【ただいま読書中】

おかだ 外郎という乱読家です。mixiに書いている読書日記を、こちらにも出しています。

お宝

2017-01-06 07:38:39 | Weblog

 昨年レコーダーを買い換えたら、これがお利口なのかお馬鹿なのか、予約をしていない番組も時々録画していてくれます。その中に「発掘!お宝ガレリア」という番組がありました。日本のあちこちに秘蔵されているお宝、たとえば「社長室にあるお宝」などを訪問して拝見する、という内容です。そこで皆さん、いろいろ熱く語っておられますが、この番組をそのまま「開運!なんでも鑑定団」につないだら、もっと面白くなるかも、なんて意地悪なことを思ってしまった私はやはり意地悪なんでしょうか?

【ただいま読書中】『北京の長い夜 ──ドキュメント天安門事件』ゴードン・トーマス 著、 吉本晋一郎 訳、 並木書房、1993年、3107円(税別)

 1991年湾岸戦争前夜から本書は始まります。アメリカは多国籍軍で戦端を開こうとしていました。しかしイラクに対して軍事援助を積極的に行っていた中国が安保理で拒否権を行使する可能性があります。そこで「切り札」として持ち出された(あるいは「持ち出すぞ」と示唆された)のが「天安門事件」でした。ただしこのカードは、現状維持が得策の西欧諸国にとっても取り扱いに注意が必要なカードでした。巨大市場としての中国は、損なってはならない既得権益および未来の利益だったのです。つまり「天安門」は「中国側の切り札」でもありました。

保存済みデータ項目
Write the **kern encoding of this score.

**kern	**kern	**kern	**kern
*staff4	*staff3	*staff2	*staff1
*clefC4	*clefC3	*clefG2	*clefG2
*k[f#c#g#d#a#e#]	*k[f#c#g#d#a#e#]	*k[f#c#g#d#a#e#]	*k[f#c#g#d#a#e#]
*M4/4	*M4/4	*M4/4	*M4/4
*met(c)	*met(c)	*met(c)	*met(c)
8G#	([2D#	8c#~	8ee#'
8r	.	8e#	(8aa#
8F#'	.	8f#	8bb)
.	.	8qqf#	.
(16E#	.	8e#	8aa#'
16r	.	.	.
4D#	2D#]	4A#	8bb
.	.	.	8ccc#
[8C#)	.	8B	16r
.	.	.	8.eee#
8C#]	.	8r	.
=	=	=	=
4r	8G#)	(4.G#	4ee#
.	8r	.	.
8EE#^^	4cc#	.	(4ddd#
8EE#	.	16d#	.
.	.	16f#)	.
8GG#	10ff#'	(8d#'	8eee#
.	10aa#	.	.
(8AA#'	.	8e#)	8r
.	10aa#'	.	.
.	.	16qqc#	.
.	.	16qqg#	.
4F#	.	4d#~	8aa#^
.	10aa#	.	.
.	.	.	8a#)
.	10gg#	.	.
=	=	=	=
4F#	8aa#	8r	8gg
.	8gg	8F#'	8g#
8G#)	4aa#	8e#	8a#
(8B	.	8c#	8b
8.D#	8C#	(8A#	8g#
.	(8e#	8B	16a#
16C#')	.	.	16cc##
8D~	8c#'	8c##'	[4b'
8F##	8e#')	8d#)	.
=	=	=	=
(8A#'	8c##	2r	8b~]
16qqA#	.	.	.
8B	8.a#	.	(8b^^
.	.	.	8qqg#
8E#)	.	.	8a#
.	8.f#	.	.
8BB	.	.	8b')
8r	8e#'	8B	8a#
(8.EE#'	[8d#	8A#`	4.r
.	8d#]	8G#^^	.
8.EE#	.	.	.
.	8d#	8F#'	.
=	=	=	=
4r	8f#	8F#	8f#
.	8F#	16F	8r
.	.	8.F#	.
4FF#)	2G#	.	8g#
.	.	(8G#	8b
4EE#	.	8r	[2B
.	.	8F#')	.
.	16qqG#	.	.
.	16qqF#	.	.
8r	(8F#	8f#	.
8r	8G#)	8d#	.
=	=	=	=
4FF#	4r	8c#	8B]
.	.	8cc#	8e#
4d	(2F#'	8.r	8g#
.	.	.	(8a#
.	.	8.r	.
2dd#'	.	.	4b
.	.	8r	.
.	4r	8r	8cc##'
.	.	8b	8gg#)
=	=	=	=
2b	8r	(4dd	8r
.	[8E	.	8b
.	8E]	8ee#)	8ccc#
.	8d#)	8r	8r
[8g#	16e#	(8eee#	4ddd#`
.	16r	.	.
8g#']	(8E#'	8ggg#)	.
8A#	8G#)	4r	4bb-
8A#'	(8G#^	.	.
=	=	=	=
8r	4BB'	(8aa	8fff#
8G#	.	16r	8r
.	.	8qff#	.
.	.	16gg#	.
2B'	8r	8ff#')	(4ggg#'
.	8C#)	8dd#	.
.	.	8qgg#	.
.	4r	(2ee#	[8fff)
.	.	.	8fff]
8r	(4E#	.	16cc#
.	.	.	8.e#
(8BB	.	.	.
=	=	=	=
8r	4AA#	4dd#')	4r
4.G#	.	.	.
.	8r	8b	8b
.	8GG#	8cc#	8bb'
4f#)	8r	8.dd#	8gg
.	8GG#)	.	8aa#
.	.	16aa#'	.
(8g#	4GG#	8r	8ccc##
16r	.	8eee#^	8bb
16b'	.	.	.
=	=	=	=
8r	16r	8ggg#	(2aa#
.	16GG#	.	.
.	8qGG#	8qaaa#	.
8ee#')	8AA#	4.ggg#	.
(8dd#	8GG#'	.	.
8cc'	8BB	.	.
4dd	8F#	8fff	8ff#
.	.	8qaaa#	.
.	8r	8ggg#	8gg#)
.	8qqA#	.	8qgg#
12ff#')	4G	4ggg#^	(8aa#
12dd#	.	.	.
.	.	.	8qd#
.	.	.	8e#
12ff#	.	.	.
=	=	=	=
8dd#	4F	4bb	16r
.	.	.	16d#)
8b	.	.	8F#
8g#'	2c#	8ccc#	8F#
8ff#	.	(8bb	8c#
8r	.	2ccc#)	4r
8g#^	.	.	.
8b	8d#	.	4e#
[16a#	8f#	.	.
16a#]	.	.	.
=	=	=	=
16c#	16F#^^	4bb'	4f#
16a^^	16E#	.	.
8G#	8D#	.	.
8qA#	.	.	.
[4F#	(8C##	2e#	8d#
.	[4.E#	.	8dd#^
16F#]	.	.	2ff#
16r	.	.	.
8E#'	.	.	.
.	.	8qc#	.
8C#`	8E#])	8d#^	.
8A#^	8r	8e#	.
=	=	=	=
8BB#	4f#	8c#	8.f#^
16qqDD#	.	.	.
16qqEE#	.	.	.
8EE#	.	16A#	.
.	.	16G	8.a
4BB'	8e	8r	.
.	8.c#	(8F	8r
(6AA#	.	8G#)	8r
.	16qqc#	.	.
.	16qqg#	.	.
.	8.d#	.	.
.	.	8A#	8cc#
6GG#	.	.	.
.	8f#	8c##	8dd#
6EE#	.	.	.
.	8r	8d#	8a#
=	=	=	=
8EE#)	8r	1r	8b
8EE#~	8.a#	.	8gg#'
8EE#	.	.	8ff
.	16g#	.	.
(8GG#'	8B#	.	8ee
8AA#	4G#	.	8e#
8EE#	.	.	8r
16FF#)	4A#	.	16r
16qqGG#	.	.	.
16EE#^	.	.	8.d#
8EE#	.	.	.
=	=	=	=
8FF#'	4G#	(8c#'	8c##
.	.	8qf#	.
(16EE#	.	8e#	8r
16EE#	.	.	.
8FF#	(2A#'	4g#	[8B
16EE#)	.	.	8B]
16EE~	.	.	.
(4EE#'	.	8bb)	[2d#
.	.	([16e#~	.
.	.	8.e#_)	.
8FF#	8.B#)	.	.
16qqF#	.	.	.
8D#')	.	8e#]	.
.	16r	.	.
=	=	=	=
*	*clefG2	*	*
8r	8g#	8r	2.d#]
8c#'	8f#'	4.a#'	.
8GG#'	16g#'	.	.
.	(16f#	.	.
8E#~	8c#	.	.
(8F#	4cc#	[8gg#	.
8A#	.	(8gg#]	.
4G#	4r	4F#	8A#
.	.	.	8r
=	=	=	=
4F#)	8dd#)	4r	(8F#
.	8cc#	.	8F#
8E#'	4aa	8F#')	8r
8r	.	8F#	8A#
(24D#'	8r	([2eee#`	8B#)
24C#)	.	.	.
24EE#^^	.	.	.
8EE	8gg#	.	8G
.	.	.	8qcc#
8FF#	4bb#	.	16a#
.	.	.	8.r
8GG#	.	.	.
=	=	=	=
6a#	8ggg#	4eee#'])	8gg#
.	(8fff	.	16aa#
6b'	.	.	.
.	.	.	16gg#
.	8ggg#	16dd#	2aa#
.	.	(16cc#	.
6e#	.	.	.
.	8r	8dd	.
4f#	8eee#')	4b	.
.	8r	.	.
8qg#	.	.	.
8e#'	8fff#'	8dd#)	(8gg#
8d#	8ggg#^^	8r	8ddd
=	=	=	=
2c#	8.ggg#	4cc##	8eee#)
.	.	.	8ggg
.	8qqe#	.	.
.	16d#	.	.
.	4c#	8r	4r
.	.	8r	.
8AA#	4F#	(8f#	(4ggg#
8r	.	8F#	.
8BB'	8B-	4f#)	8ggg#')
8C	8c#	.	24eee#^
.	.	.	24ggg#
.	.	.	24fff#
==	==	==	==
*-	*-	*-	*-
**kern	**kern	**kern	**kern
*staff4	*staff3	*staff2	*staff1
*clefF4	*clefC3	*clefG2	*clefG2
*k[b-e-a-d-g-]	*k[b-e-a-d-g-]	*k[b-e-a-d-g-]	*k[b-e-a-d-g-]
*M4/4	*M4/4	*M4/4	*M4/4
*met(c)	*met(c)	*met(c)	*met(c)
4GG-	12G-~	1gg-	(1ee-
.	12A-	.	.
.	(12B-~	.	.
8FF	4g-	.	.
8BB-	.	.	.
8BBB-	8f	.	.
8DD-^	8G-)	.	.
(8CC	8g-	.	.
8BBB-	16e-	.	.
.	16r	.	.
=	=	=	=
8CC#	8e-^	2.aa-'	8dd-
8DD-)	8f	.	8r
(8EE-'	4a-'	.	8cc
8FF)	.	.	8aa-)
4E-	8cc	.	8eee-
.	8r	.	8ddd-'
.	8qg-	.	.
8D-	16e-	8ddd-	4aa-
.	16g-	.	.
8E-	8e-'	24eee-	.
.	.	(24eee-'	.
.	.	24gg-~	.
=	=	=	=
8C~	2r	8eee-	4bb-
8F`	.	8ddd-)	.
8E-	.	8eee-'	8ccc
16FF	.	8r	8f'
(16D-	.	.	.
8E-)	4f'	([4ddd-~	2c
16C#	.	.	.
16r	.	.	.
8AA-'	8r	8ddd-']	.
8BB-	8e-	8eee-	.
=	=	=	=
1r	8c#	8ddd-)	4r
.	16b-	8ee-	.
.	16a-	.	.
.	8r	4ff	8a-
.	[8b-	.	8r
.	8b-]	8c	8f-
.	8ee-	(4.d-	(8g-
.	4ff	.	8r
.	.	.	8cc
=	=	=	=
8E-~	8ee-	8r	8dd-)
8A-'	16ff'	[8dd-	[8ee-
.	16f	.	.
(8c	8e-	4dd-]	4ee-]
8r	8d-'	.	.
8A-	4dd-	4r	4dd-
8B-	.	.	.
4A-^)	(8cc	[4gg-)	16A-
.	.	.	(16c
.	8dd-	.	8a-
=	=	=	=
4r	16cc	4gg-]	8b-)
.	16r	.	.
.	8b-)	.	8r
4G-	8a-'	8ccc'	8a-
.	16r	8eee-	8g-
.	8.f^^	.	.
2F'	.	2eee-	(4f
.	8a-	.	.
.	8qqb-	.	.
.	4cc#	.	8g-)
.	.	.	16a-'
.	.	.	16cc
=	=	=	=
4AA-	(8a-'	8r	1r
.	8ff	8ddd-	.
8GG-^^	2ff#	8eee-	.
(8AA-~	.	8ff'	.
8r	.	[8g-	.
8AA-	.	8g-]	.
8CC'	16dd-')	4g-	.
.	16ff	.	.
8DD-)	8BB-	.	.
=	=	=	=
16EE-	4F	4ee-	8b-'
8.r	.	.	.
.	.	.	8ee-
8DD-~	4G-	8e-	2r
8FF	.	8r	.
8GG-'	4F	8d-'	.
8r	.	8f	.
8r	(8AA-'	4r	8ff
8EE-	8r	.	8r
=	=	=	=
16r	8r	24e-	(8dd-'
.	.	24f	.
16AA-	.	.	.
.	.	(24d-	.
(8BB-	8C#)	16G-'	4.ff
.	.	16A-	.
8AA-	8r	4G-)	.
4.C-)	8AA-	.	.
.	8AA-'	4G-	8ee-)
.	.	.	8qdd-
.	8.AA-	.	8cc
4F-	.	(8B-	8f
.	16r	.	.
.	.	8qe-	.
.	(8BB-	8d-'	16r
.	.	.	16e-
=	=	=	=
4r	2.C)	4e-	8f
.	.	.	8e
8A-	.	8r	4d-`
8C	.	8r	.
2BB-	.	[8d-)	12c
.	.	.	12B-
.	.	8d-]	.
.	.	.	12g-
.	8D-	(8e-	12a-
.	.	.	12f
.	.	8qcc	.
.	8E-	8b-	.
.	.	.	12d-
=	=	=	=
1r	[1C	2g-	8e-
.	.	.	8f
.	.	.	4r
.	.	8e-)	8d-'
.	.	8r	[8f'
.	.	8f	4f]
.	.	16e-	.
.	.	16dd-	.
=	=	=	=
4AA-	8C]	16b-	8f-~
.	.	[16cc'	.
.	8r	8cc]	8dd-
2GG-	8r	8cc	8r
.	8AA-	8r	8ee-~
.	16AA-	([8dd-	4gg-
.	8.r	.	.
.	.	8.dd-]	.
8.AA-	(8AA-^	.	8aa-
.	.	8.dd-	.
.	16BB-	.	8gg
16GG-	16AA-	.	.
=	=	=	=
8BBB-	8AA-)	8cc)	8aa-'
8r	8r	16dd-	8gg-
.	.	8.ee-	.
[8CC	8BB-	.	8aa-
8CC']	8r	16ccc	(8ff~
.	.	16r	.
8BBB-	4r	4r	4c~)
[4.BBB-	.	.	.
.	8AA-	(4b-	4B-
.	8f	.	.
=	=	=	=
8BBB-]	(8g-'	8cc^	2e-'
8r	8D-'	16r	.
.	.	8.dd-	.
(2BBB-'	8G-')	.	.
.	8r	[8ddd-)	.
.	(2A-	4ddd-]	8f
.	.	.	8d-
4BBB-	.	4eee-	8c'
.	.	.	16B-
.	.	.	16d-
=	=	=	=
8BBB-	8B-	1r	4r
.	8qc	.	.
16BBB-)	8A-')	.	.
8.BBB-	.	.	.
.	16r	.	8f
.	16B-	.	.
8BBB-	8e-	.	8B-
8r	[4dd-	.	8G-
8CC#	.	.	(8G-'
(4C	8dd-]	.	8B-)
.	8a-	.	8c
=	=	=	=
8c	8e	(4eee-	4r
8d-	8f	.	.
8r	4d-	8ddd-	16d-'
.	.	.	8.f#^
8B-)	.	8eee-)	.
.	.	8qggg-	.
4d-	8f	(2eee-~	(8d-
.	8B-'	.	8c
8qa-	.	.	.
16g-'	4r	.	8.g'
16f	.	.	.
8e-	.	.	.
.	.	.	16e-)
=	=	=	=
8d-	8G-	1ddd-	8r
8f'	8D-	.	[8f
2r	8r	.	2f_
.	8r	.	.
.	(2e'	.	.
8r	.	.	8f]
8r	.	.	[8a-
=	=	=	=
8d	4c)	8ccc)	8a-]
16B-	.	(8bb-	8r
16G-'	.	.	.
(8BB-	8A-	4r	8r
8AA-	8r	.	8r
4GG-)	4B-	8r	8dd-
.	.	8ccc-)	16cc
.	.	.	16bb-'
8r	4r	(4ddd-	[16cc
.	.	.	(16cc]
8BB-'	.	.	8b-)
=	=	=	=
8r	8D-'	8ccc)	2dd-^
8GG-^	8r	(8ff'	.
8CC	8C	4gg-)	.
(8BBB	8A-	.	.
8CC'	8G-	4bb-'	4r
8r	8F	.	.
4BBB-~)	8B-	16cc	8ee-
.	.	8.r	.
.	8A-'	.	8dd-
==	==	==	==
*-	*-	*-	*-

--- 課題 ---
『北京の長い夜』を紹介した読書日記で、「天安門」が「中国側の切り札」でもあったとされる理由を、本文に沿って説明せよ。

--- 解答 ---
現状維持が得策の西欧諸国にとって、巨大市場としての中国は損なってはならない既得権益であり、未来の利益でもあった。そのため、このカードは西欧諸国にとっても取り扱いに注意が必要だったからである。